#### Aim of the task
Write out exactly the lines below that run from the one containing "framed print: none [39,388,194,569]" through the one containing "mug: present [183,307,233,358]", both included, with no other lines.

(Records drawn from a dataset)
##########

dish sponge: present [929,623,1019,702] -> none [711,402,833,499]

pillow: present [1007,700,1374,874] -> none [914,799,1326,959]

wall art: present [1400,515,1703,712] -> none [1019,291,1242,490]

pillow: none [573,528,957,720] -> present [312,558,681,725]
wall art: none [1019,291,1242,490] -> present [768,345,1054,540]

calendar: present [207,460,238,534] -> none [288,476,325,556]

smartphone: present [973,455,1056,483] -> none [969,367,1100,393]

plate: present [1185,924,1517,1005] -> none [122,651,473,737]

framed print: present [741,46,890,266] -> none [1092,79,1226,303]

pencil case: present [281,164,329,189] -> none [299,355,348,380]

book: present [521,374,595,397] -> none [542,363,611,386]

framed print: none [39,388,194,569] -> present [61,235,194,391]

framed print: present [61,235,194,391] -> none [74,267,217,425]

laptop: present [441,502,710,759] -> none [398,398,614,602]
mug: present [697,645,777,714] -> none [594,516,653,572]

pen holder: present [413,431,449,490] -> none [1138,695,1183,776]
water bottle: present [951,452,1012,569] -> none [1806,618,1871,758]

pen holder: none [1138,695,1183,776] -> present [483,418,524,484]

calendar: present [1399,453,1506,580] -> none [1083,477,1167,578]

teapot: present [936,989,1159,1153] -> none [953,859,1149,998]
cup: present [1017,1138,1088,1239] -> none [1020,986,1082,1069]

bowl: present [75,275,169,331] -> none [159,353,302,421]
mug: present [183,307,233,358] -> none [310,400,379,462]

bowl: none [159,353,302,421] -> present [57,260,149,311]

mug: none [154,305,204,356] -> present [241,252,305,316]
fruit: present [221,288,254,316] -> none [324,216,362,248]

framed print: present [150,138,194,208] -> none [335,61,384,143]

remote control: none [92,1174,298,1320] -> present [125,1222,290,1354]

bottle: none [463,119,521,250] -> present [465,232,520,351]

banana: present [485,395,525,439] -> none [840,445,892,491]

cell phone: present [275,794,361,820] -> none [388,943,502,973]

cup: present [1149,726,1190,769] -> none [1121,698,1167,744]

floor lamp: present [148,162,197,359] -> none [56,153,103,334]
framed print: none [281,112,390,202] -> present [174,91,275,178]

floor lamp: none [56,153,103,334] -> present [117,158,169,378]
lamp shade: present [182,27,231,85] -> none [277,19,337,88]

##########

#### Output
framed print: none [39,388,194,569] -> present [61,235,194,391]

framed print: present [61,235,194,391] -> none [74,267,217,425]

laptop: present [441,502,710,759] -> none [398,398,614,602]
mug: present [697,645,777,714] -> none [594,516,653,572]

pen holder: present [413,431,449,490] -> none [1138,695,1183,776]
water bottle: present [951,452,1012,569] -> none [1806,618,1871,758]

pen holder: none [1138,695,1183,776] -> present [483,418,524,484]

calendar: present [1399,453,1506,580] -> none [1083,477,1167,578]

teapot: present [936,989,1159,1153] -> none [953,859,1149,998]
cup: present [1017,1138,1088,1239] -> none [1020,986,1082,1069]

bowl: present [75,275,169,331] -> none [159,353,302,421]
mug: present [183,307,233,358] -> none [310,400,379,462]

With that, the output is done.